- Theatrical release poster
- Directed by: Olivier Assayas
- Written by: Olivier Assayas
- Produced by: Charles Gillibert Marin Karmitz Nathanaël Karmitz
- Starring: Juliette Binoche Charles Berling Jérémie Renier
- Cinematography: Eric Gautier
- Edited by: Luc Barnier
- Distributed by: MK2 Films
- Release date: 5 March 2008;
- Running time: 103 minutes
- Country: France
- Language: French
- Budget: $3.8 million
- Box office: $7.8 million

= Summer Hours =

Summer Hours (L'Heure d'été) is a 2008 French drama film written and directed by Olivier Assayas. It is the second in a series of films produced by the Musée d'Orsay, after Flight of the Red Balloon. In the film, two brothers and a sister witness the disappearance of their childhood memories when they must relinquish a family summer house and collection after the death of their mother. The film was a critical success in the United States.

==Plot==
On a summer day in the country, at the home of the widowed Hélène Berthier, who has dropped her married name of Marly, her three children, their spouses, and all her grandchildren assemble for her 75th birthday. Her preoccupation is over what will happen to the house and the valuable contents accumulated by her uncle Paul Berthier, who was a noted artist and to whom she was devoted. She hopes the children will decide amicably among themselves.

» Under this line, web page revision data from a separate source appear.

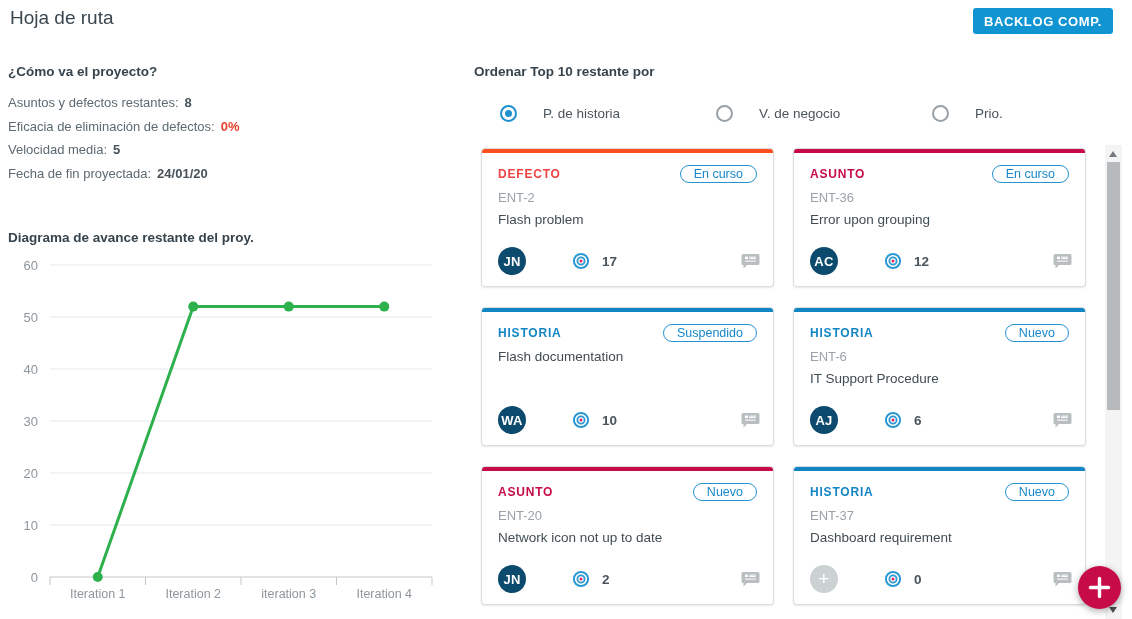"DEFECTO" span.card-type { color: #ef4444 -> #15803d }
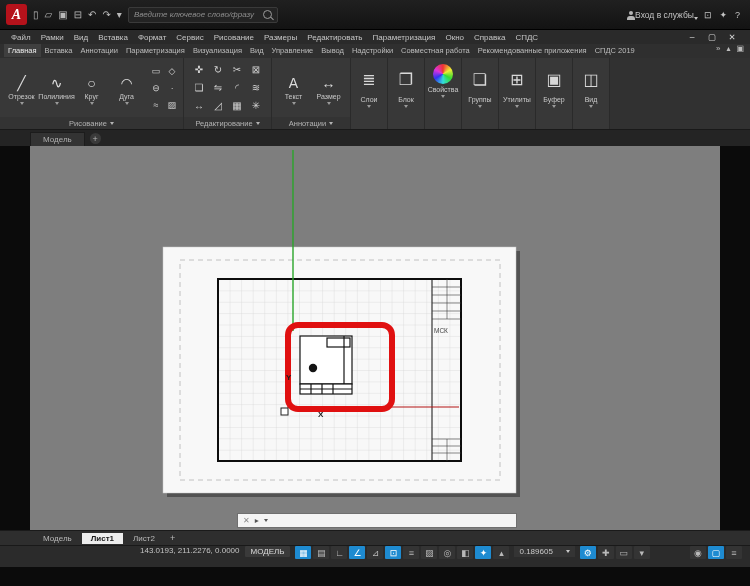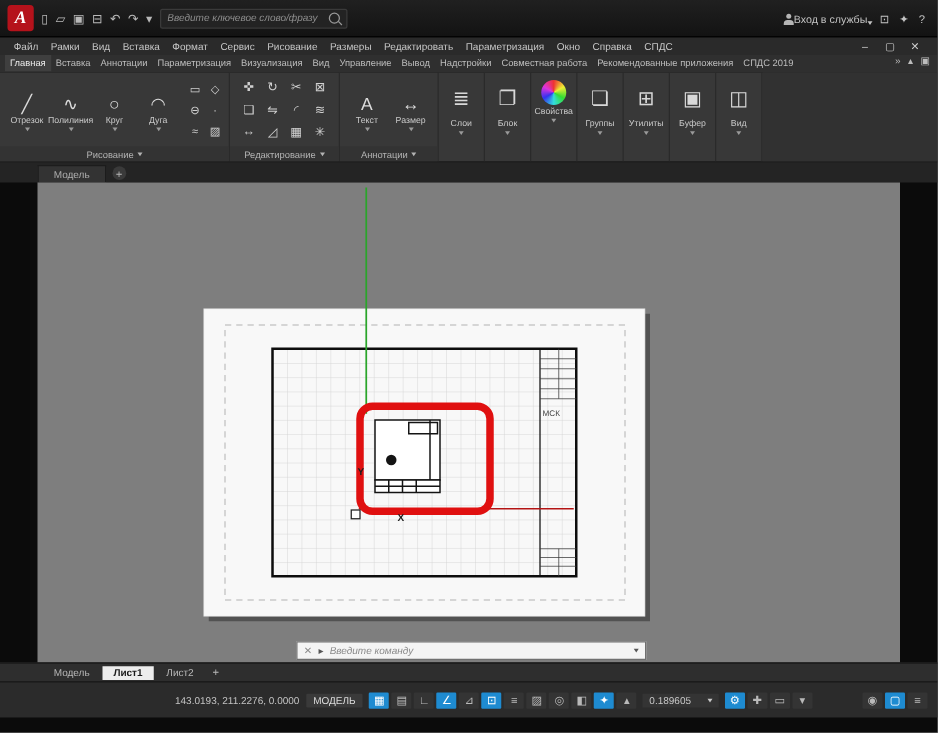"Введите команду" span.cmdtext { html: <span>Введите команду</span> -> none }
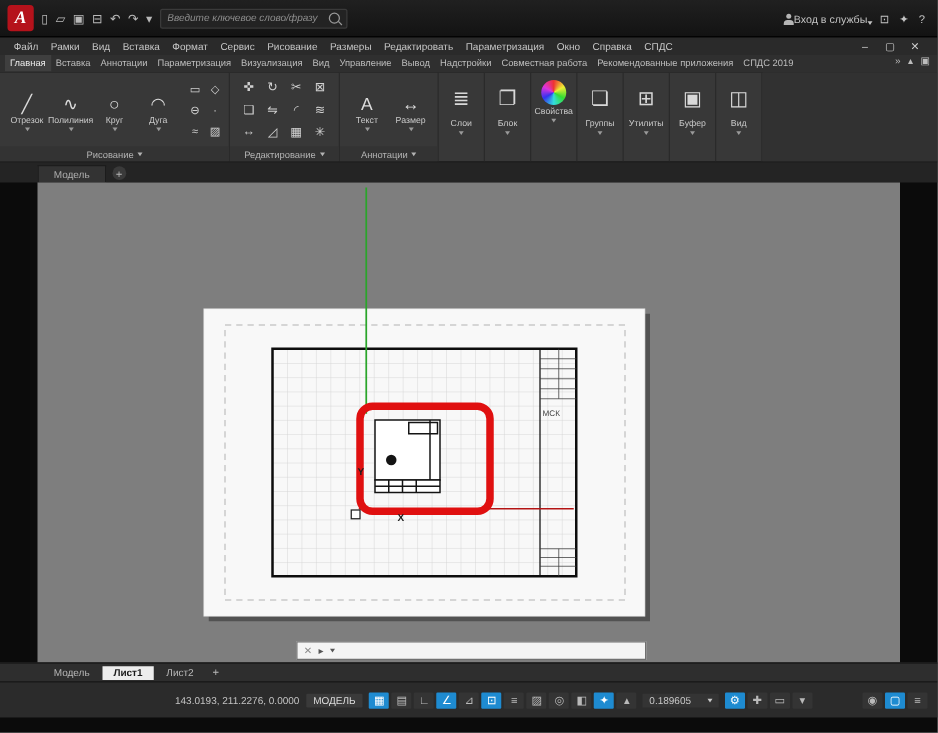"143.0193, 211.2276, 0.0000" .statusbar { align-items: center -> flex-start; height: 29px -> 22px }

Shortly after her birthday she dies. The three heirs disagree about how to proceed. While Frédéric, the eldest, lives in Paris and wants to keep the house and contents as a place where the family can continue to gather. His two siblings both live overseas and want to keep just a few mementoes and convert the rest to cash. Adrienne lives in New York City with an American man, while Jérémie and his wife have made their home in China.

As Hélène made no legal provision, tax on the estate will be heavy. Their lawyer suggests reducing the bill by donating artefacts to the State. The Musée d'Orsay agrees to take some precious items for its collection. After that, the remaining contents are auctioned and the house sold. The faithful housekeeper takes fresh flowers to Hélène's grave. Before the new owners take over, Frédéric's daughter Sylvie asks all her school friends there for a final party. For one last time the place is full of happy young people.

==Cast==
- Charles Berling as Frédéric Marly
- Juliette Binoche as Adrienne Marly, Frédéric's younger sister
- Jérémie Renier as Jérémie Marly, Frédéric younger brother
- Édith Scob as Hélène Berthier
- Dominique Reymond as Lisa Marly, wife of Frédéric
- Valérie Bonneton as Angela Marly, wife of Jérémie
- Isabelle Sadoyan as Éloïse, Hélène's faithful housekeeper
- Alice de Lencquesaing as Sylvie Marly, Frédéric's elder child

==Production==
Principal photography began in Paris on 4 June 2007 and was completed on 27 July 2007. The film was known under the working titles Souvenirs du Valois and Printemps Passé.

==Release==
The film received its United States premiere on October 1, 2008, at the 46th New York Film Festival. The Criterion Collection released a special edition of the film on April 20, 2010.

==Reception==
Summer Hours was a critical triumph. It received 93% positive reviews on Rotten Tomatoes, and was one of the most highly decorated foreign-language films in the United States in 2009. The film won and was nominated for numerous critics' awards:

- Boston Society of Film Critics Award for Best Foreign Language Film
- New York Film Critics Circle Award for Best Foreign Language Film
- Los Angeles Film Critics Association Award for Best Foreign Language Film
- National Society of Film Critics Award for Best Foreign Language Film
- Southeastern Film Critics Association Award for Best Foreign Language Film
- Vancouver Film Critics Circle Awards
- Chicago Film Critics Association Awards (nominated)
- Washington D.C. Area Film Critics Association Award for Best Foreign Language film (nominated)
- Houston Film Critics Society Awards (nominated)
- Online Film Critics Society Awards (nominated)
- Denver Film Critics Society (nominated)
- Dallas-Fort Worth Film Critics Association Awards (nominated)

Édith Scob was nominated for a César Award for her portrayal of Hélène.

In 2017 the film was named the ninth "Best Film of the 21st Century So Far" by The New York Times.